Nicolas Sarkozy y réunit ses partisans ce dimanche. Un choix qui s’inscrit dans l’histoire de la droite française.

>Créé le 12-04-2012 à 23h38- Mis à jour le 14-04-2012 à 21h35 Le Nouvel Observateur<

Manifestation gaulliste le 30 mai 1968 (Sipa)

Manifestation gaulliste le 30 mai 1968 (Sipa)

Lorsqu’il décide de faire ériger l’obélisque de Louxor au centre de la place de la Concorde, le roi Louis-Philippe déclare : « Elle ne rappellera aucun événement politique ». Il ne sait pas alors qu’au cours des siècles, la place se chargera peu à peu de symboles. Car ce n’est pas un hasard si Nicolas Sarkozy choisit d’en faire le lieu de célébration de sa victoire à la présidentielle de 2007, rassemblant près de 30.000 personnes. Puis qu’il décide d’y retourner ce dimanche 15 avril, à une semaine du premier tour de la présidentielle 2012, pour y organiser un grand rassemblement de ses partisans, imitant en cela François Hollande, qui s’installe à Vincennes.

La place de la Concorde s’inscrit dans l’histoire de la droite française. Sacrée place Louis XV, elle fut d’abord imaginée comme symbole de la monarchie. Avant de devenir celui de sa chute : Louis XVI et Marie-Antoinette, qui s’y étaient mariés dans le faste, y perdront la tête. La place est alors brièvement rebaptisée place de la Révolution. Et de nombreuses autres têtes tomberont. Celle de Madame Roland, qui prononça ces mots en 1793 sur l’échafaud: « Oh liberté, que de crimes on commet en ton nom ! »

Son nom varie au gré des régimes. Place de la Concorde sous le Directoire, le Consulat et l’Empire, à nouveau place Louis XV puis place Louis XVI sous la Restauration, place de la Charte en 1830, pour reprendre, enfin, sous la Monarchie de Juillet le nom de place de la Concorde.

En février 1934, les ligues d’extrême-droite et les anciens combattants de la Croix-de-Feu s’y retrouvent pour protester contre le gouvernement Daladier, alors accusé de corruption. La manifestation dégénère. La police tire. L’affrontement fera 16 morts et plusieurs centaines de blessés.

C’est encore là que, le 26 août 1944, une foule acclame le Général de Gaulle au lendemain de la Libération. C’est plutôt ce symbole-ci dont Nicolas Sarkozy se réclame.
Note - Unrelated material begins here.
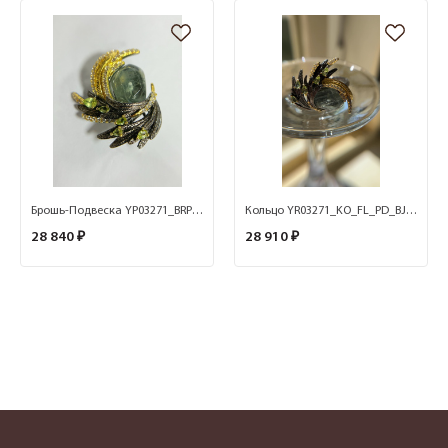
Брошь-Подвеска YP03271_BRP_FL_PD_BJ (Ag 925)
Кольцо YR03271_KO_FL_PD_BJ (Ag 925)
28 840 ₽
28 910 ₽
« Je voudrais à la Concorde qu’il y ait des milliers et des milliers de gens qui viennent partager nos convictions, qui viennent se rassembler à une semaine du premier tour, qui viennent se mobiliser, qui viennent nous aider à construire cette France forte », a-t-il déclaré sur Europe 1. « Et puis la Concorde, la Concorde, c’est le rassemblement, c’est l’amitié et je les attends ».

Le 30 mai 1968, les gaullistes rassemblent plusieurs centaines de milliers de personnes sur les Champs-Elysées, entre la Concorde et l’Etoile, pour manifester leur soutien au gouvernement face au mouvement social.

Le 7 mai 1995, c’est place de la Concorde que Jacques Chirac fête son élection à la présidence de la République.

On lui oppose souvent la place de la République, haut lieu de rassemblement de la gauche. C’est d’ailleurs l’un des arguments avancés par un élu pour contester le déplacement des deux bassins qui ornent la place de la République, actuellement en travaux. « La place de la République fut créée, sous la IIIe République, pour faire un pendant républicain à la place de la Concorde, liée à l’histoire de la royauté ».